## Complete the following
#1 In the passage on children not brought to health care appointments, what did Roe (2010) recommend that existing policies and databases be retitled?
#2 Please reproduce the passage on children not brought to health care appointments word for word, from "We believe that" to "any parental difficulties.".

___ Extracted text ___

We believe that all health care professionals must adopt the child-centric focus advocated by Munro (2011) following her independent review of child protection. Roe (2010: 1052) has recommended that existing policies and databases should be retitled WNB instead of DNA and that ‘WNB rates should be the measure used’. Such policies should outline for staff the steps to be taken in WNB and NAV cases. Roe (2010) also stresses the need for health care professionals to determine the reason why a child or young person was not taken to an appointment, considering this primarily from the child’s perspective, but also taking into consideration any parental difficulties.
Properly addressing the issue of WNB requires a shift in thinking, which needs to move beyond the development of local polices and guidelines, to positive action in practice. A very important task is to assess the reason for the WNB and to consider its significance from the child’s perspective. This means assessing the child or young person’s needs, their possible vulnerability and the risk to their health and well-being. If a child is not brought to an appointment there are important questions to consider:
why has this child not been brought for their appointment? what are this child’s needs? what is the risk to the child’s health and well-being? what information do we already have about this child? (You may need to liaise with the person who referred the child or other professionals who have knowledge about the child and their family.) is this the first or a repeated WNB? is there a Common Assessment Framework (CAF)/lead professional? is the child known to children’s social care services? is the child subject to a child protection plan? are there any parental difficulties that are impacting on the ability to meet the needs of the child? what am I going to do about it and what action should I now take?
It is clear from the evidence presented in this paper that children are more likely to be vulnerable if they are not brought to health care appointments, so follow-up is always required. As well as liaising with the referrer there may also be a need to communicate with other services to seek further information about the child and family. It is important to document the WNB, and make a record of action taken and outcomes. Child and family public health nurses should liaise with their manager or safeguarding/child protection lead if they have concerns about a child or young person’s health or well-being.

___ Material provided ___

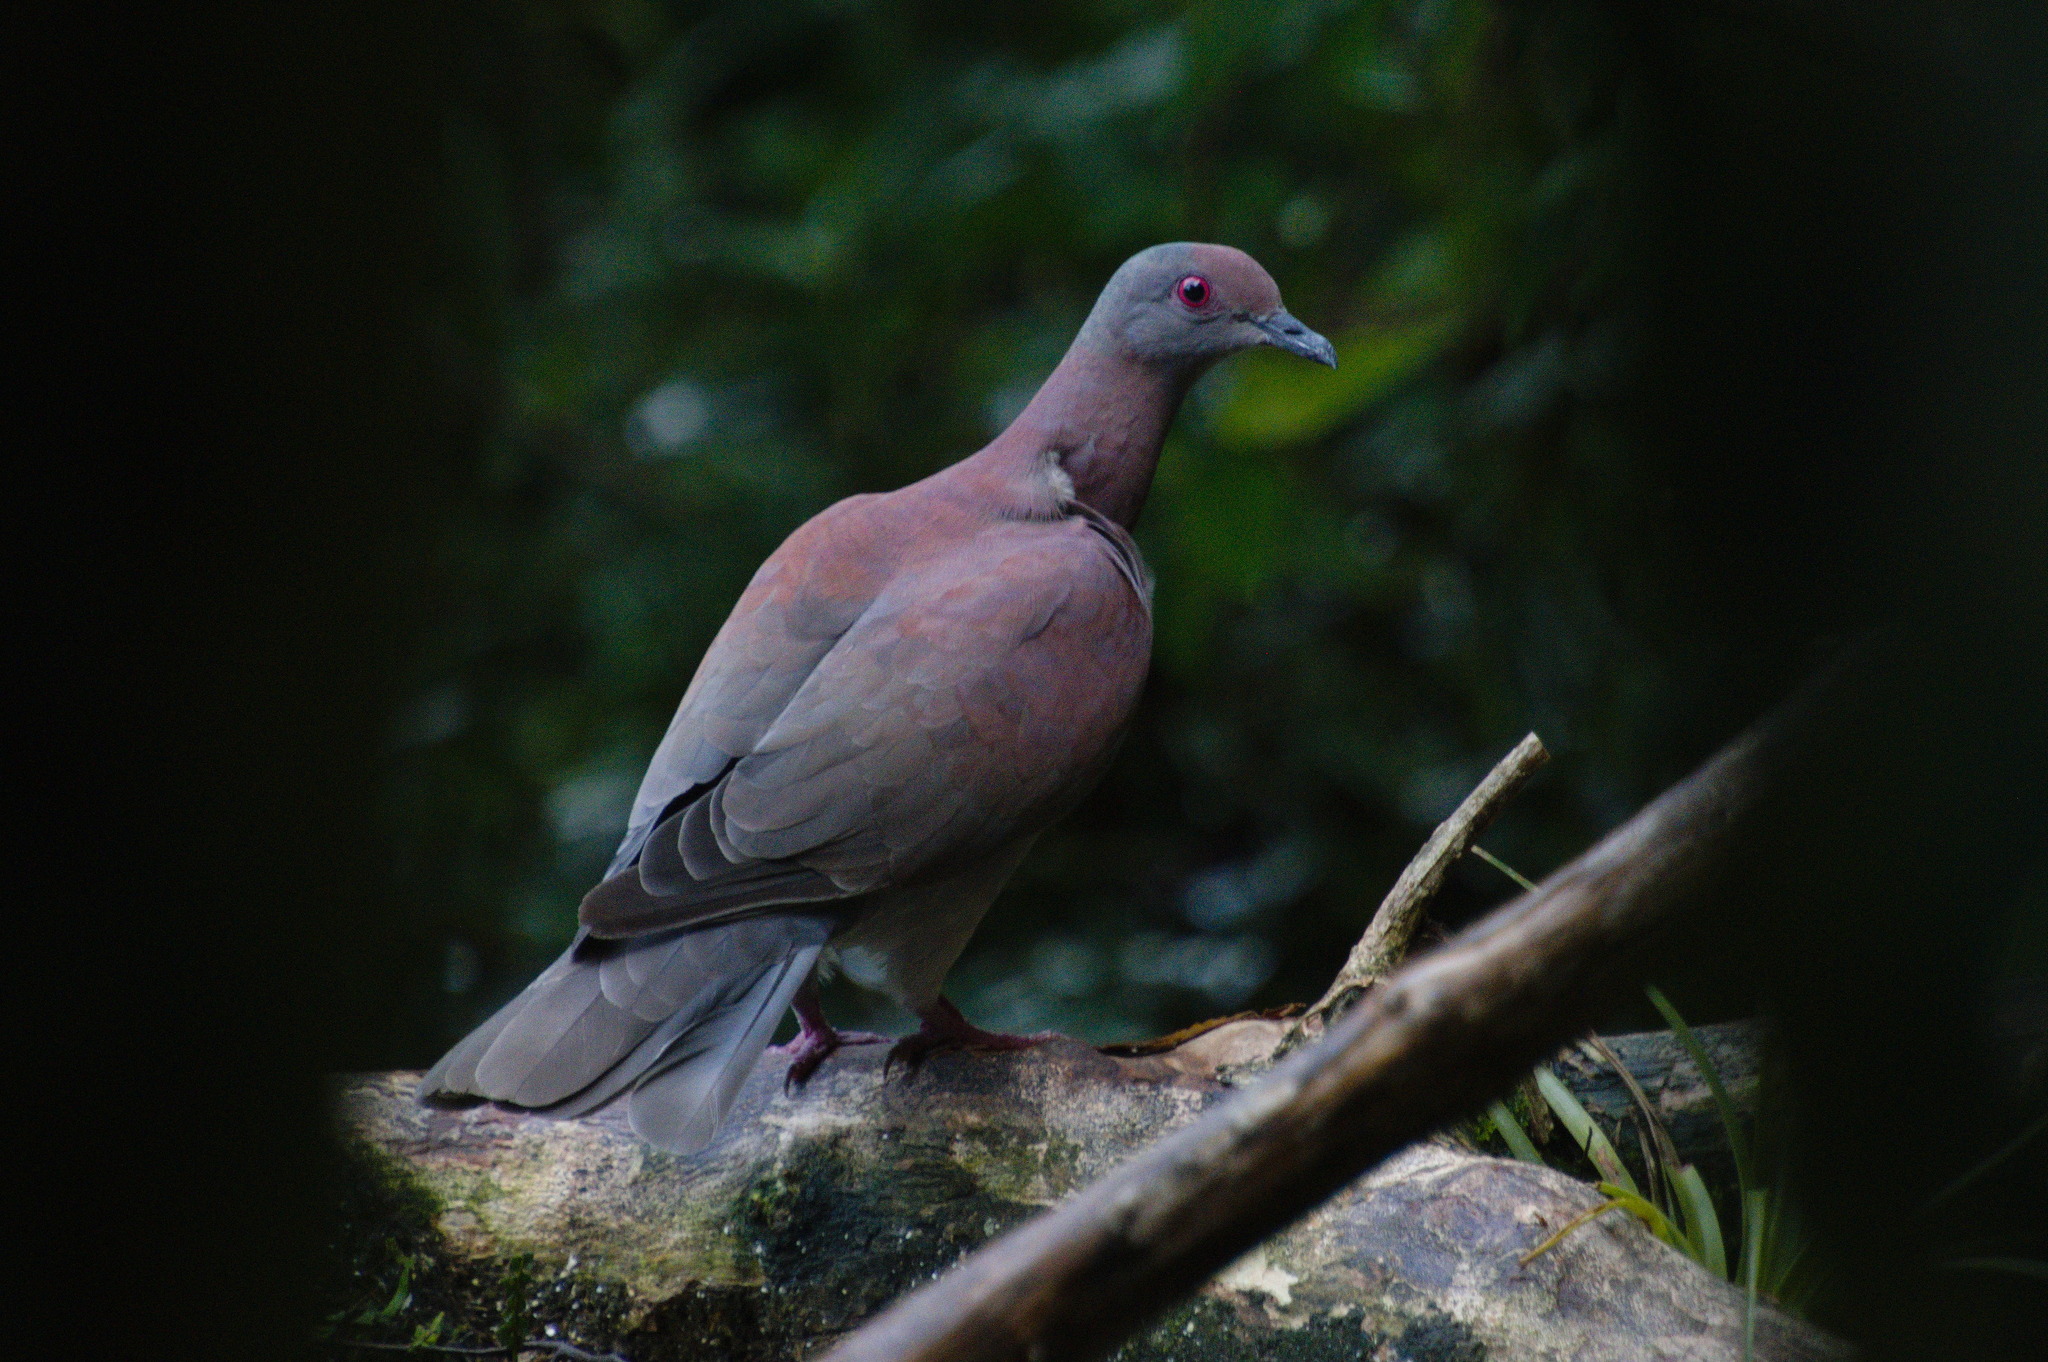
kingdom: Animalia
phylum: Chordata
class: Aves
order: Columbiformes
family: Columbidae
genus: Patagioenas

___

## Responses by item number
#1 WNB instead of DNA.

#2
We believe that all health care professionals must adopt the child-centric focus advocated by Munro (2011) following her independent review of child protection. Roe (2010: 1052) has recommended that existing policies and databases should be retitled WNB instead of DNA and that ‘WNB rates should be the measure used’. Such policies should outline for staff the steps to be taken in WNB and NAV cases. Roe (2010) also stresses the need for health care professionals to determine the reason why a child or young person was not taken to an appointment, considering this primarily from the child’s perspective, but also taking into consideration any parental difficulties.